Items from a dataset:

####################

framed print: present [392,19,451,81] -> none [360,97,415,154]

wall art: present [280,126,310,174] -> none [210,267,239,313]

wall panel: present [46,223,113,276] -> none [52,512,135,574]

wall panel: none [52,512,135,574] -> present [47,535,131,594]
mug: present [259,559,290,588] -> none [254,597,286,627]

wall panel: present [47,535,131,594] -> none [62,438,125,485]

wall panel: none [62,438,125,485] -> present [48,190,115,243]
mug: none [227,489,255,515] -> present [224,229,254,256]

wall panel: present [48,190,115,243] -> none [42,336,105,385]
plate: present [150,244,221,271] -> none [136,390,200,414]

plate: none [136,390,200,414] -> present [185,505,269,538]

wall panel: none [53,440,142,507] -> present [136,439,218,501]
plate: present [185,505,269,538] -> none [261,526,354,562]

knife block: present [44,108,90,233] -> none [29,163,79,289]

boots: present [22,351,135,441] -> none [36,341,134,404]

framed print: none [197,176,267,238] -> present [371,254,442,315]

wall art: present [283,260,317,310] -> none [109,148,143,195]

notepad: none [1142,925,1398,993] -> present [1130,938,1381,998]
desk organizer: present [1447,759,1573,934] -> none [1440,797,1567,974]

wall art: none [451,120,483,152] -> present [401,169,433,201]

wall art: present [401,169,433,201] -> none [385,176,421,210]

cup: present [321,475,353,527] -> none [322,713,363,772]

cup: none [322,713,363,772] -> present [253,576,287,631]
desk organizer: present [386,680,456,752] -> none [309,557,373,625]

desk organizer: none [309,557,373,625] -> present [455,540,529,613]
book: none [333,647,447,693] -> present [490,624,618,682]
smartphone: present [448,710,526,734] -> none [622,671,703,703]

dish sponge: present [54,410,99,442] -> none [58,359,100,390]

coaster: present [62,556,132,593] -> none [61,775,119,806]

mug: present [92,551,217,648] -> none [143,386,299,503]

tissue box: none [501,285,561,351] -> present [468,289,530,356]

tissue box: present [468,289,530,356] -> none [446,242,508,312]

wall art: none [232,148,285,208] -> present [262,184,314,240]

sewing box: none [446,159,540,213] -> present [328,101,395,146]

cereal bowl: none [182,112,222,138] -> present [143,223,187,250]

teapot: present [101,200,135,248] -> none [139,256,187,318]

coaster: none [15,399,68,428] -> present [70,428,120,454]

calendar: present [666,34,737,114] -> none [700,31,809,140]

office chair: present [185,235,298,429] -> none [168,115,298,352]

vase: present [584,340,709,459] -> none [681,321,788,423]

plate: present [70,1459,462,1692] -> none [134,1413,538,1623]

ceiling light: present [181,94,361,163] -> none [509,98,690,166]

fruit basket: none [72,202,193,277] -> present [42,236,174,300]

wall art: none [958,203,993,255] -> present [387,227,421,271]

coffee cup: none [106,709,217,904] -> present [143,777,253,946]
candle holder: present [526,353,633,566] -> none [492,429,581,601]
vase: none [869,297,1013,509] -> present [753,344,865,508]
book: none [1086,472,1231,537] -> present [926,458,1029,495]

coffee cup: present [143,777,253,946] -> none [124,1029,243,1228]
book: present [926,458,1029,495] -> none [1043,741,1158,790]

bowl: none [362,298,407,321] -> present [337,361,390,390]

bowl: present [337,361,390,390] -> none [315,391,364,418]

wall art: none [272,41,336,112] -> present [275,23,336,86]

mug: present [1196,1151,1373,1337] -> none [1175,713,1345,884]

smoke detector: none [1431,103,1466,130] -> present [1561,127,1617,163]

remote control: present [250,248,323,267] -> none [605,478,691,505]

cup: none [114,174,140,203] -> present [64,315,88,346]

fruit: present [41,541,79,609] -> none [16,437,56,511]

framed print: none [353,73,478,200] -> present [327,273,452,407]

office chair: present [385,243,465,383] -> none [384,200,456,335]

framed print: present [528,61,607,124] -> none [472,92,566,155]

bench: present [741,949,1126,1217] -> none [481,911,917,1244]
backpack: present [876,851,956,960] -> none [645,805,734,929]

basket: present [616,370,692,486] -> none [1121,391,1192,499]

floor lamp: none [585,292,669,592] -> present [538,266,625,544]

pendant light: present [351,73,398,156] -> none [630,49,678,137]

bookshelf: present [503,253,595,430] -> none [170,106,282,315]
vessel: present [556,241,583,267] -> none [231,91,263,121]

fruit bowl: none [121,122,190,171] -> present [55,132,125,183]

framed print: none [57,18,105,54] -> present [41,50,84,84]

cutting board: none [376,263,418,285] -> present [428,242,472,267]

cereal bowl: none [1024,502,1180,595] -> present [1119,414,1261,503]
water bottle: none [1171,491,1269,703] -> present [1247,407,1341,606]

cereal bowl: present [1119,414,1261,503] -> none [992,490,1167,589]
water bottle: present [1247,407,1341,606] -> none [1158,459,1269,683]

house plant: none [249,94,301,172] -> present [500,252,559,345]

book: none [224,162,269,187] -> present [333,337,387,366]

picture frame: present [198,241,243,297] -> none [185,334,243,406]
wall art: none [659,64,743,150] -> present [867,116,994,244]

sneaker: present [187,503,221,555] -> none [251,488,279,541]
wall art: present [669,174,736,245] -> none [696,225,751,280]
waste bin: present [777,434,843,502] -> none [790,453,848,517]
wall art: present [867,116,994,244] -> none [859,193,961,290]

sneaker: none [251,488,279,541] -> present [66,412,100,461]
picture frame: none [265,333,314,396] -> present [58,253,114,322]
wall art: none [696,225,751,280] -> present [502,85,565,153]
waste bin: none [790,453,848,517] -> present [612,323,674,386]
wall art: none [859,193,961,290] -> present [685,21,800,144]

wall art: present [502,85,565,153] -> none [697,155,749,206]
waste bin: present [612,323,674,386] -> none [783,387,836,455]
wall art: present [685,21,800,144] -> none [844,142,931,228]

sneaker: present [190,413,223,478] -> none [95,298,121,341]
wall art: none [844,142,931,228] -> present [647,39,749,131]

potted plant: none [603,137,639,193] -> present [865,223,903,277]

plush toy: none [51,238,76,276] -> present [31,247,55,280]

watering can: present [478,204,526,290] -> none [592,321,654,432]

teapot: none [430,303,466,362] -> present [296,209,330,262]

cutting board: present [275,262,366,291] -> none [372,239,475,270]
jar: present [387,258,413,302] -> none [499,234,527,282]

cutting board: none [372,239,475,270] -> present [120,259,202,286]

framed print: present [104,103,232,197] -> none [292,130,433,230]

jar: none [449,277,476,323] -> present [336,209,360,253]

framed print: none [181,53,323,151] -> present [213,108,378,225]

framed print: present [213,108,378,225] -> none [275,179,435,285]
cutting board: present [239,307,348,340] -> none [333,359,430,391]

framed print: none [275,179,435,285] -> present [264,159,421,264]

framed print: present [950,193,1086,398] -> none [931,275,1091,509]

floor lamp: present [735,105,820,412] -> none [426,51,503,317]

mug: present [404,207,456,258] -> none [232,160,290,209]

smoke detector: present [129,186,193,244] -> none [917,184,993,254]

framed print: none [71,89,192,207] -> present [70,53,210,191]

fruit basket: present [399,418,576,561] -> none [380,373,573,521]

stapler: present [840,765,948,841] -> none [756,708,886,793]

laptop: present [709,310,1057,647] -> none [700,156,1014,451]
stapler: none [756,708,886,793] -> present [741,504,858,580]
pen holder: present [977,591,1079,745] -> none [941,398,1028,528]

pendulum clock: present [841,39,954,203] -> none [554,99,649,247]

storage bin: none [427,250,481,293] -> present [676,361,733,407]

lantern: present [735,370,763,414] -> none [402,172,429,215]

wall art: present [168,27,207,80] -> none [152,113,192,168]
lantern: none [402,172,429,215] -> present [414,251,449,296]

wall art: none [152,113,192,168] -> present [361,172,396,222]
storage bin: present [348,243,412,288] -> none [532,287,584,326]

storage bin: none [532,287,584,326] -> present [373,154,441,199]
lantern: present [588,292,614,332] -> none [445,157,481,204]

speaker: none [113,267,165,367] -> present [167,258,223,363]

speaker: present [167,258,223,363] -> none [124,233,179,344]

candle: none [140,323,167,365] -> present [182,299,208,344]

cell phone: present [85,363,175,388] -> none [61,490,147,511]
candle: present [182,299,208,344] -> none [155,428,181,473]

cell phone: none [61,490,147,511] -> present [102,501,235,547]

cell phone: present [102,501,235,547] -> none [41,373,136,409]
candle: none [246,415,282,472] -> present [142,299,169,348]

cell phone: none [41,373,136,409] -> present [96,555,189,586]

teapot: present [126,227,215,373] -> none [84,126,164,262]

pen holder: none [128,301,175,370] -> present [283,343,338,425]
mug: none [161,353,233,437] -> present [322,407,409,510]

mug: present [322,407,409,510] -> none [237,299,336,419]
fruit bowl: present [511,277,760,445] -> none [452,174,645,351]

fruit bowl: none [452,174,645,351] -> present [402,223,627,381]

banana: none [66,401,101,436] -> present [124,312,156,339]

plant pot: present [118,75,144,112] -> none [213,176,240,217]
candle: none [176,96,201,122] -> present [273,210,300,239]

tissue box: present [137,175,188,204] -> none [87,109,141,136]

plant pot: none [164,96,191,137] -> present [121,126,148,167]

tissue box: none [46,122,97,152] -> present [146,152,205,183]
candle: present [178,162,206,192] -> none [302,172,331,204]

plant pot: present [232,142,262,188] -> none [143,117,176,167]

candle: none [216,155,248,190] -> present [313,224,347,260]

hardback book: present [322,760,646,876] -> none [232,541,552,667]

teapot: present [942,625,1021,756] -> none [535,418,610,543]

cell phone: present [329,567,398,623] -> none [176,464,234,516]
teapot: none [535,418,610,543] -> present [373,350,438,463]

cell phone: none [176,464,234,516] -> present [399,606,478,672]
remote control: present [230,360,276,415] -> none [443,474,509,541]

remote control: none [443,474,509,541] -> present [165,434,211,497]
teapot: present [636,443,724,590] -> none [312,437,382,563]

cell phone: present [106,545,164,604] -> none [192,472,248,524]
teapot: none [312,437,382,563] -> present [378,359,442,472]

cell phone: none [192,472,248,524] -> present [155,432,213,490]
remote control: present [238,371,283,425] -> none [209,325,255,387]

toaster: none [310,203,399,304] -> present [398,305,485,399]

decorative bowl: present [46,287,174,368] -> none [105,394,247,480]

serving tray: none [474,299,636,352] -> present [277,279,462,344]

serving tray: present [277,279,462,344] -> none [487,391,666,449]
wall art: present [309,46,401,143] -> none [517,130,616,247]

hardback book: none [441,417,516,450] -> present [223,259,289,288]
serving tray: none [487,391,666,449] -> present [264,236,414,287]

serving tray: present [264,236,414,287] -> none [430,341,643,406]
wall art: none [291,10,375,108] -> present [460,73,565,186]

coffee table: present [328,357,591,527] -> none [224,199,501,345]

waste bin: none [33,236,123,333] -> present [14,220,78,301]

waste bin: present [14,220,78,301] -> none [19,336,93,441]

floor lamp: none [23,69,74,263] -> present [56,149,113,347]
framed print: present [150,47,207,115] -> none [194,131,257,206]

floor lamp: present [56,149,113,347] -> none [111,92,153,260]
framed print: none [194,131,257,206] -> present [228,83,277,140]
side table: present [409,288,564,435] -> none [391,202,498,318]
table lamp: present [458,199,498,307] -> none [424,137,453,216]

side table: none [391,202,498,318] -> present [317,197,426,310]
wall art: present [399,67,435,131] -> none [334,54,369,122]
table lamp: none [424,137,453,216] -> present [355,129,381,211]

####################

> [PROBLEM DETAILS] Scan the records above for the lines holding "framed print: none [181,53,323,151]" and "framed print: present [950,193,1086,398]". Transcribe those two and every line between them word for word, and no others.

> [RESPONSE AREA]
framed print: none [181,53,323,151] -> present [213,108,378,225]

framed print: present [213,108,378,225] -> none [275,179,435,285]
cutting board: present [239,307,348,340] -> none [333,359,430,391]

framed print: none [275,179,435,285] -> present [264,159,421,264]

framed print: present [950,193,1086,398] -> none [931,275,1091,509]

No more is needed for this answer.